## Requirements:
Please answer these questions from the forum thread.
(a) In point 5, which type does the writer say they wouldn't want to be anything other than?
(b) Which four traits does chaeriean list for sjs?
(c) What does StrixAluco say about people who judge you on your type?

## Text provided:
(begin)

4) I wish people would learn to lead, follow, or get the hell out of the way. I think society would be great if everyone was allowed to do whatever they please, think however they want to think, and be however they want to be as long as it's not at the expense of anyone else, doesn't hurt anyone or destroy anything that's not theirs to destroy, took responsibility for themselves and face the consequences for their actions.

5) Don't be mad that we're so awesome };-P. Be glad that there's not more of us though, there is such a thing as too much of a good thing. I wouldn't want to be anything other than an ENTP, but I'm really glad that we have the other types to keep us ballanced.


----------



## chaeriean

_1. Why, do you think, we become the majority of all types?_

probably because we get things done. that's just the way it is. if there weren't sjs society would probably built out of nerf.

_2. How do you think or feel as the most common type (at least in USA)?_

i'm not unique QQ crying from lack of special snowflakeness right now.

_3. Do you believe that the world is better this way, or do you prefer other type (SP, NT, or NF) as the majority (just wondering "if")?_

i'm sure i'll get a lot of flak for this but i don't think the world would be capable of functioning as much as it is if sjs weren't the majority. we're dependable, hardworking, organized, and responsible. further than that, we know all of this and we like being this way. 

_4. How do you want the society to work?_

i'm pretty fine with how it works now, to be honest.

_5. What do you want to say about your own type?_

i like my type. i think we have a lot of potential, and i think there are probably quite a few of us running about with the wrong type because when someone is considered "deep", they're considered intuitive, "logical" and they're considered a thinker. isfjs are more complex, and rational, i think, than people give em credit for.


----------



## StrixAluco

I'm going to ask a stupid question but : why do you care so much about being liked/hated by others ? If they judge you on your type, they are clearly stupid. If they don't like you after talking to you, it's no big deal.


----------

(end)

## Stored records:
(begin)

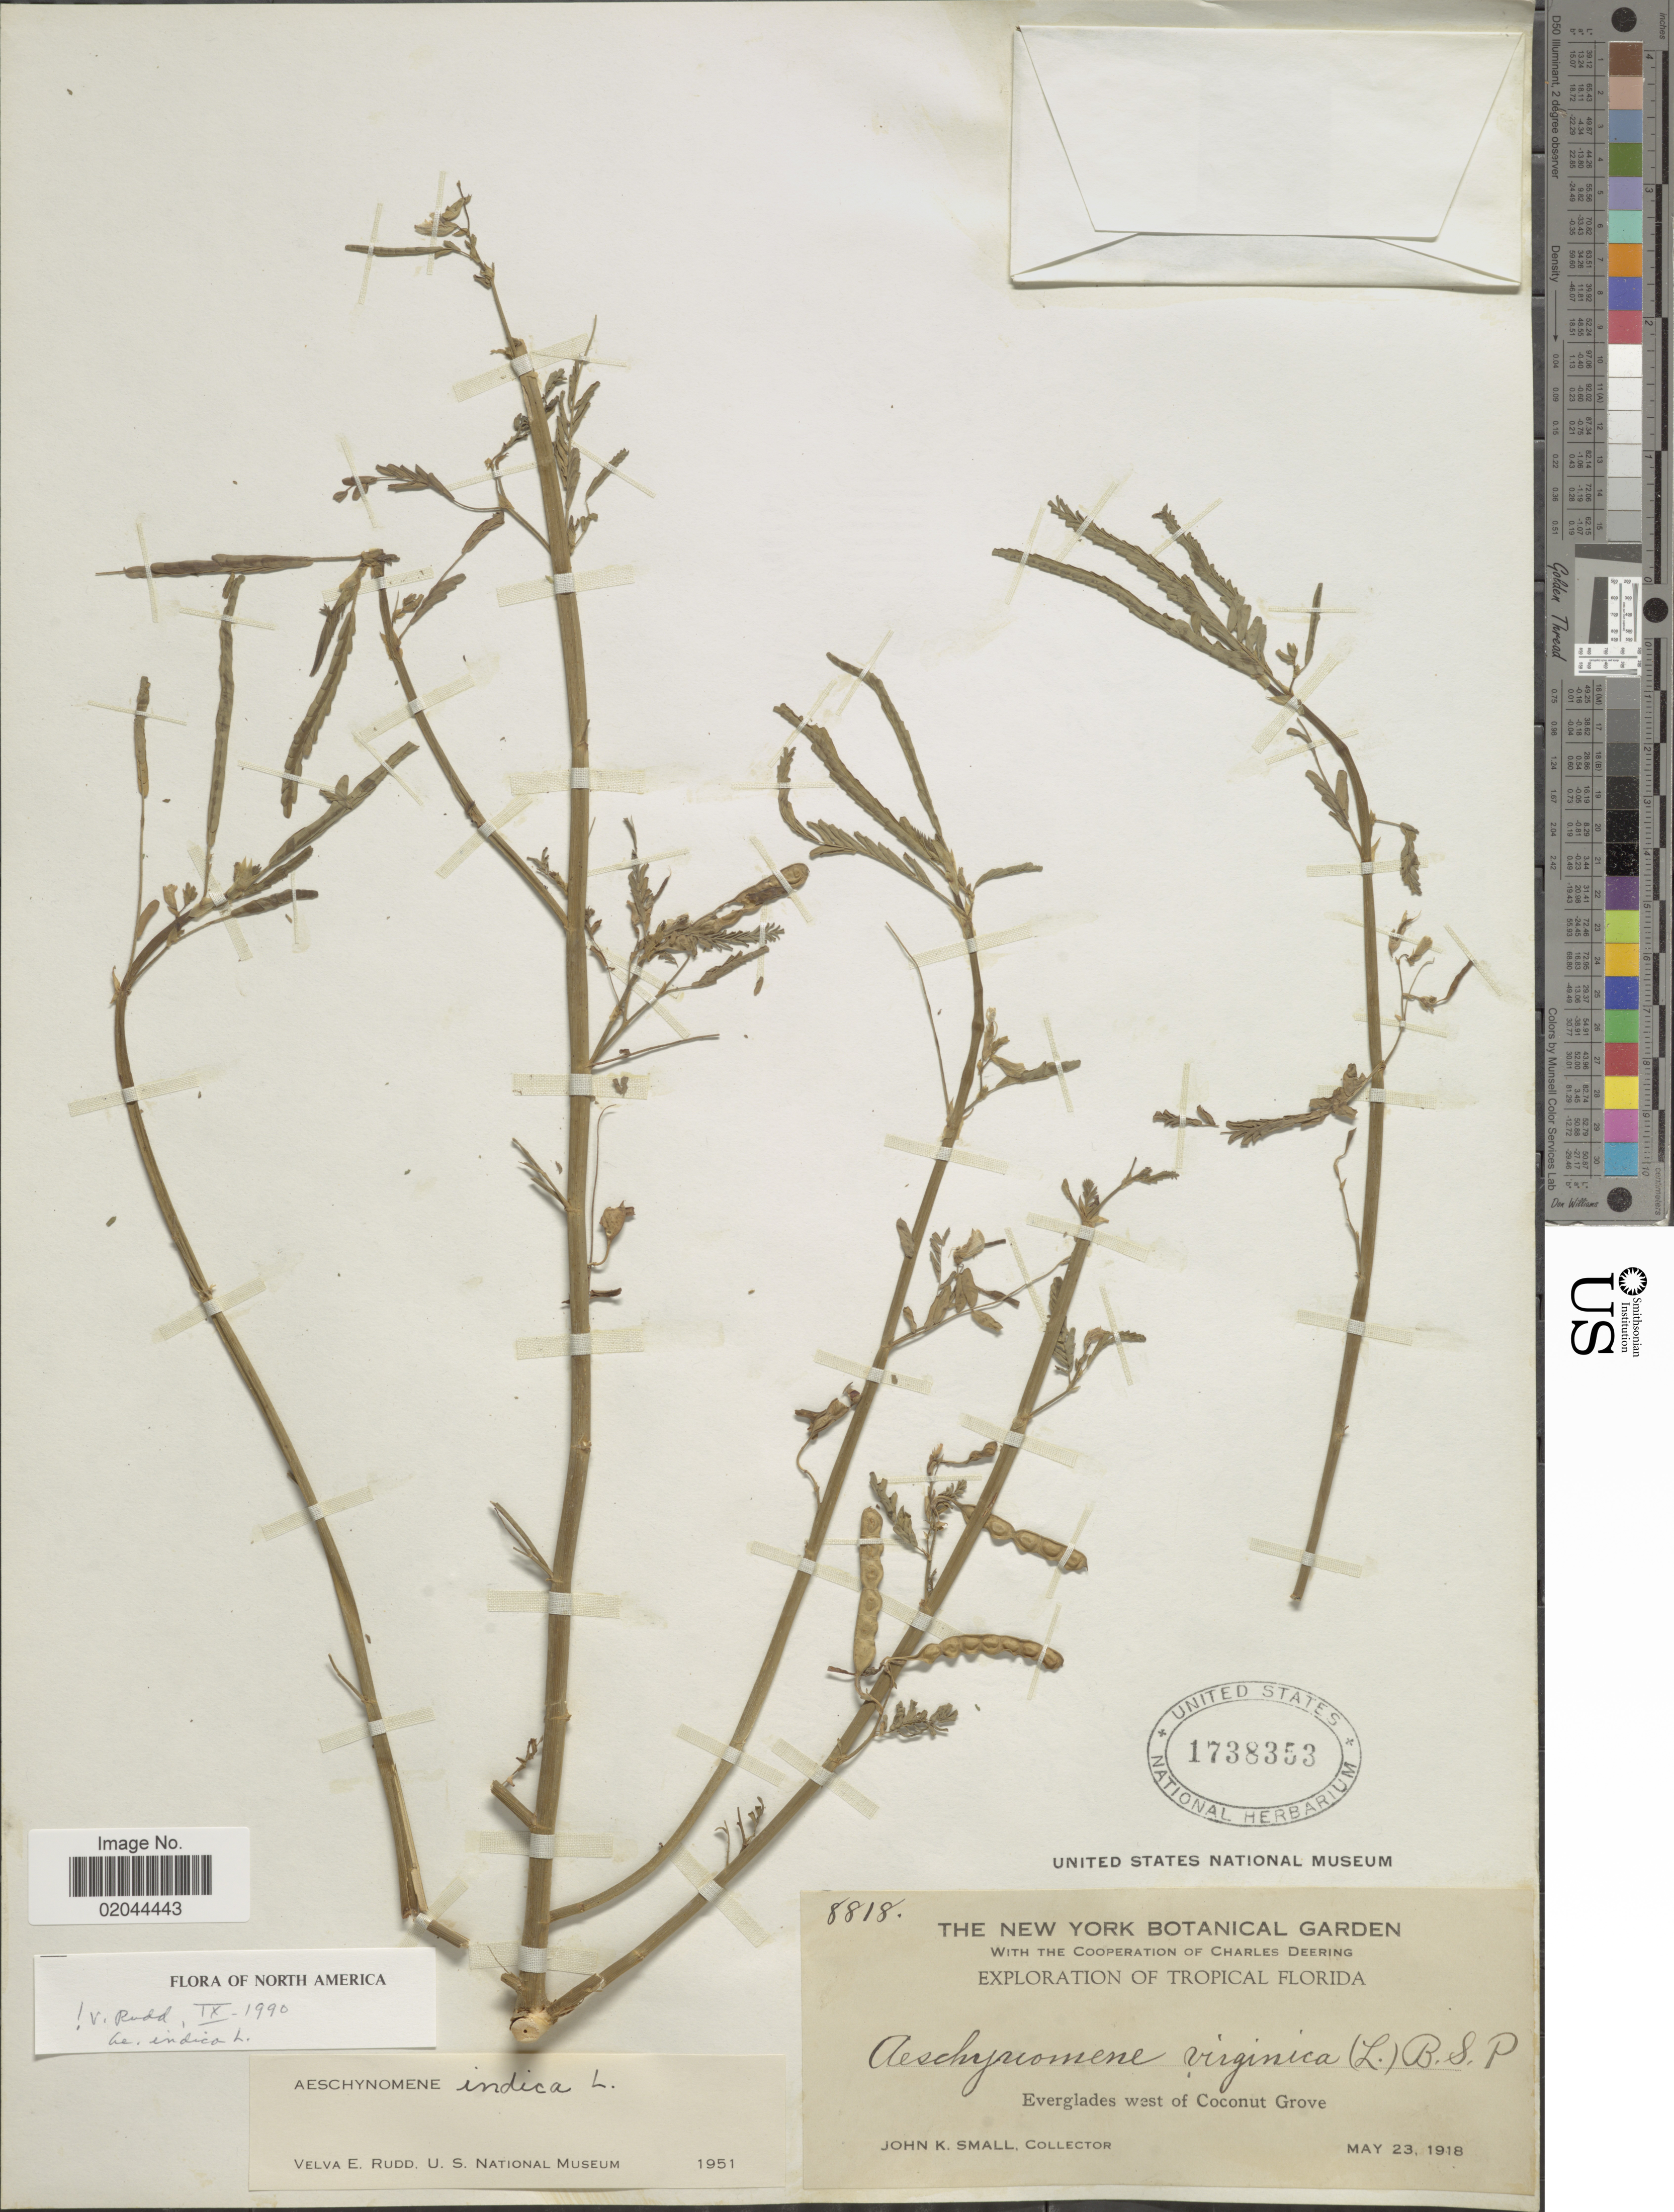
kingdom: Plantae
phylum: Tracheophyta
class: Magnoliopsida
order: Fabales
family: Fabaceae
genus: Aeschynomene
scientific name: Aeschynomene indica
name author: L.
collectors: J. K. Small & C. Deering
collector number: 8818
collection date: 1918-05-23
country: United States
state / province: Florida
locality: Tropical Florida, Everglades west of Coconut Grove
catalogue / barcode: US 1738353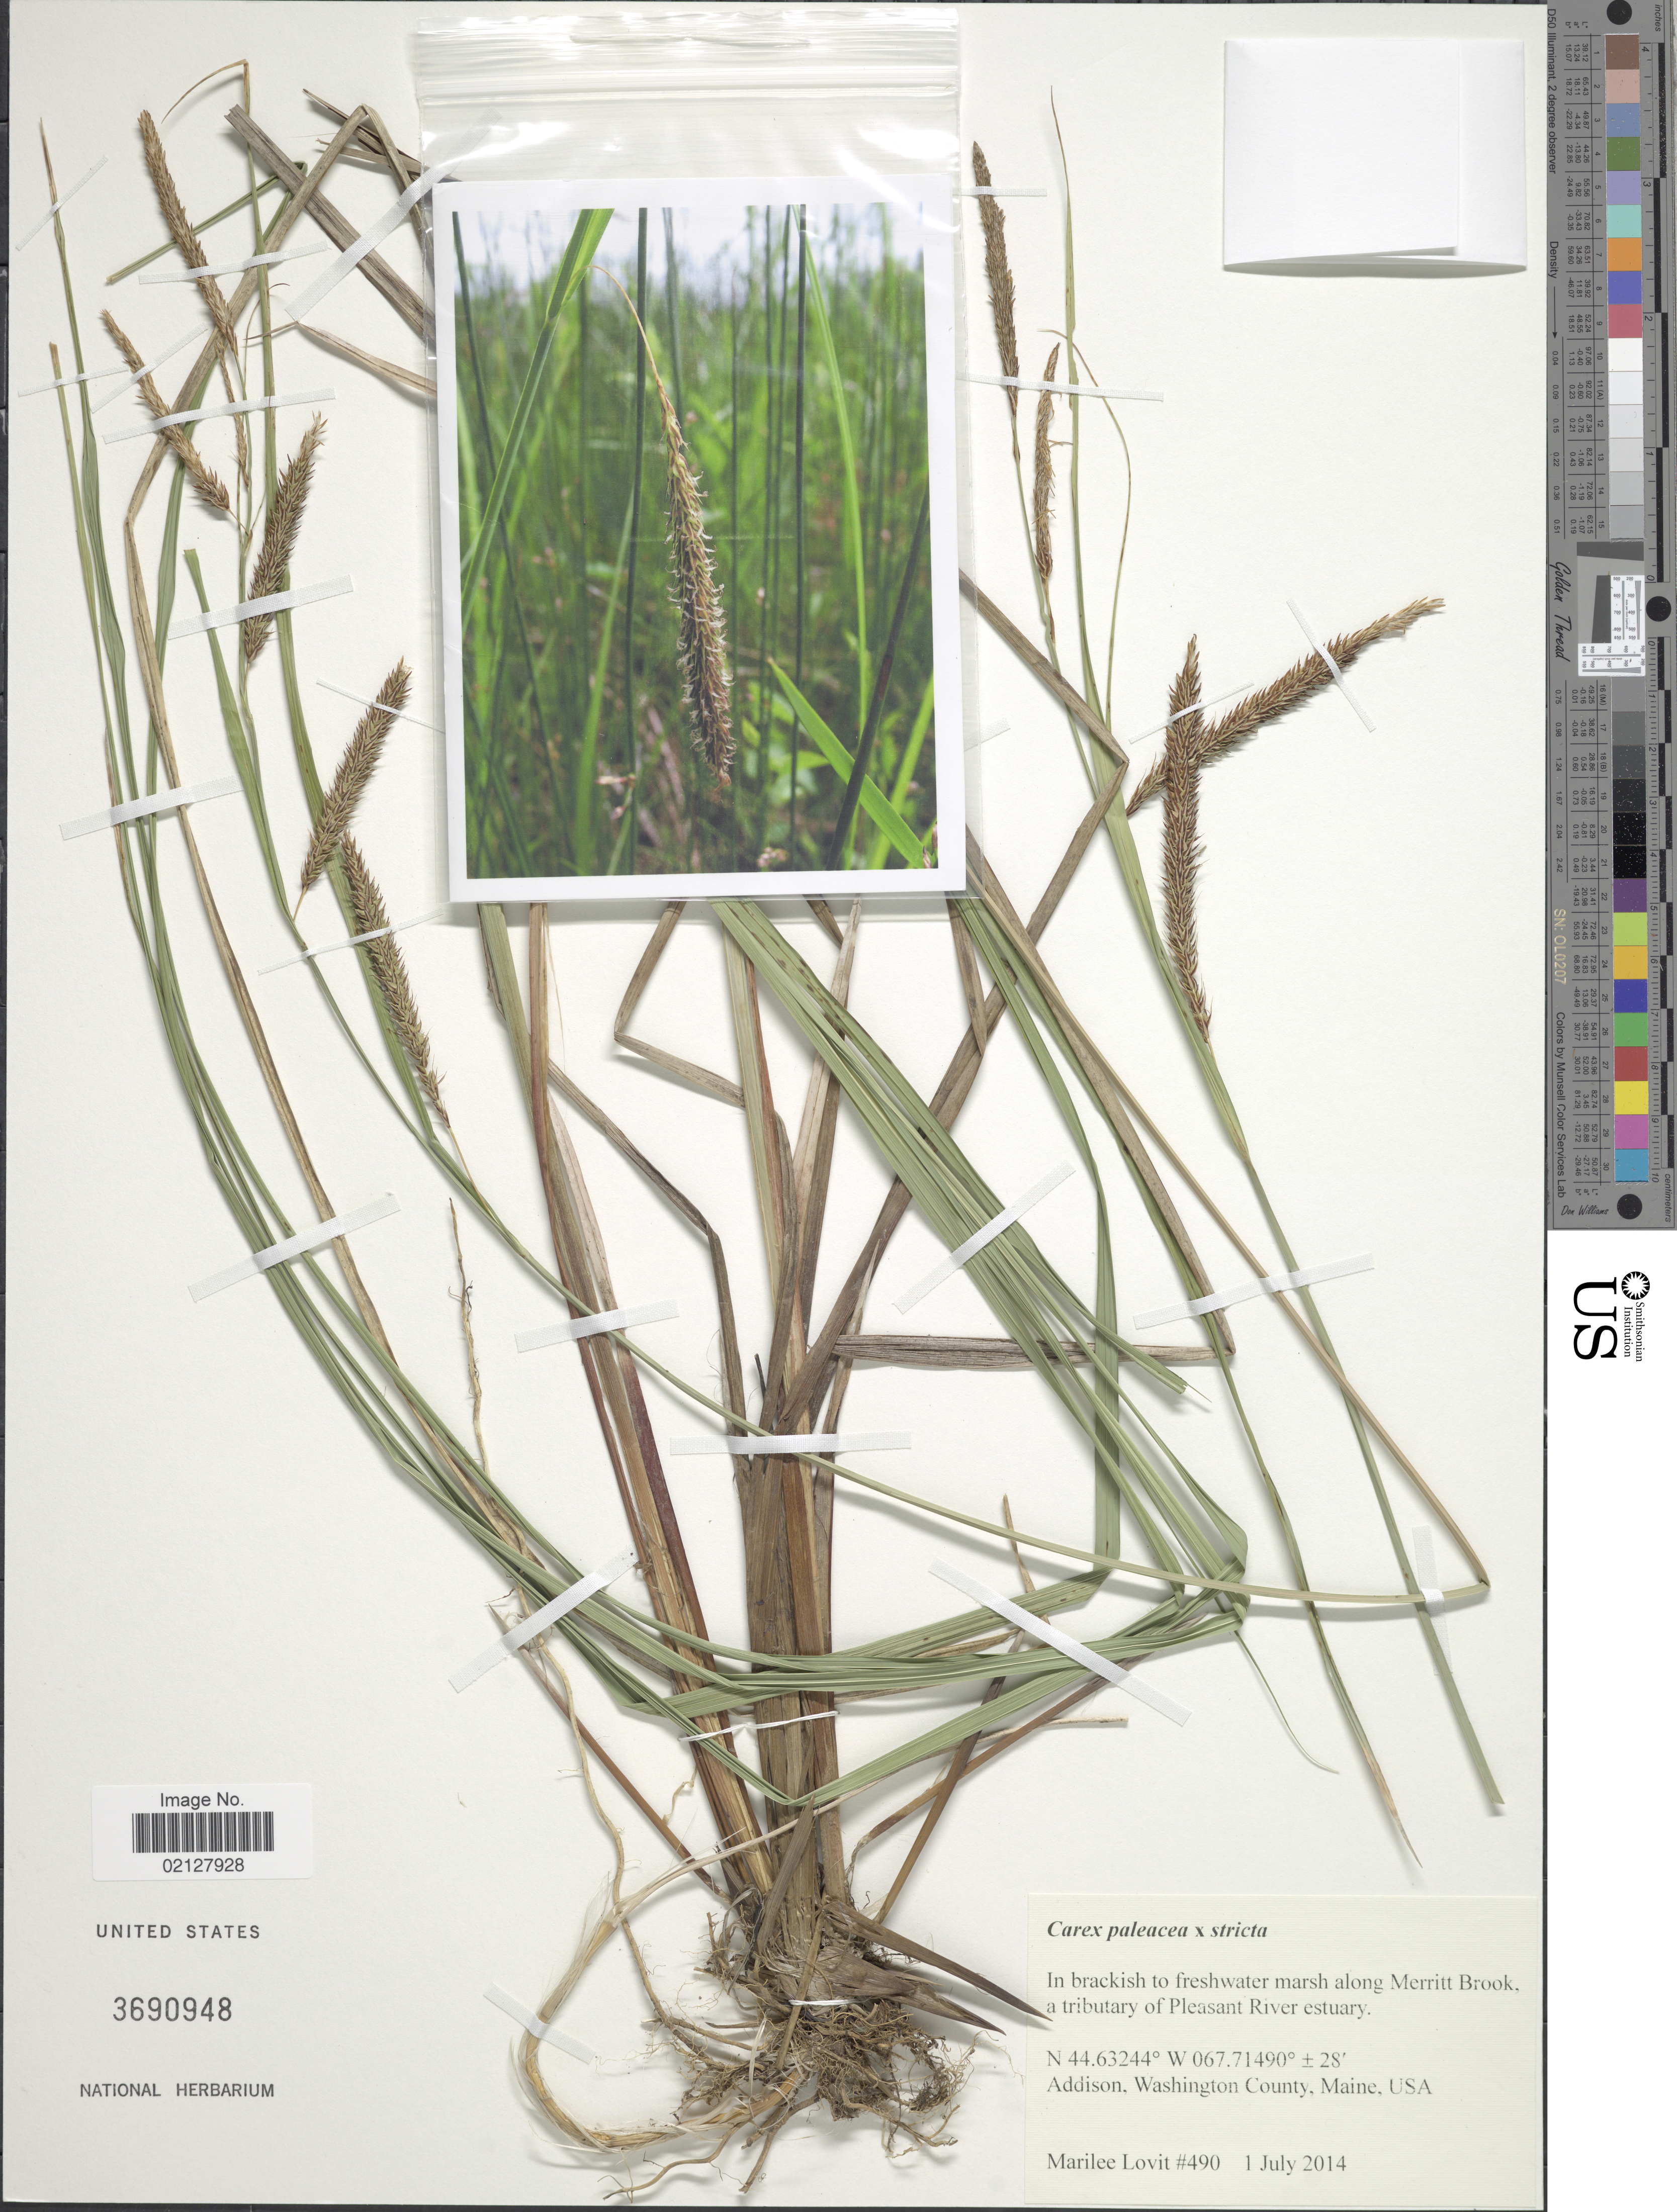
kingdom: Plantae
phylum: Tracheophyta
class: Liliopsida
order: Poales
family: Cyperaceae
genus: Carex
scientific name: Carex paleacea x C. stricta Lam.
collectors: M. Lovit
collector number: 490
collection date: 2014-07-01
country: United States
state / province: Maine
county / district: Washington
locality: In brackish to freshwater marsh along Merritt Brook, a tributary of Pleasant River estuary. Addison, Washington County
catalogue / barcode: US 3690948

(end)

## Task answer:
(a) An ENTP.
(b) Dependable, hardworking, organized, and responsible.
(c) They are clearly stupid.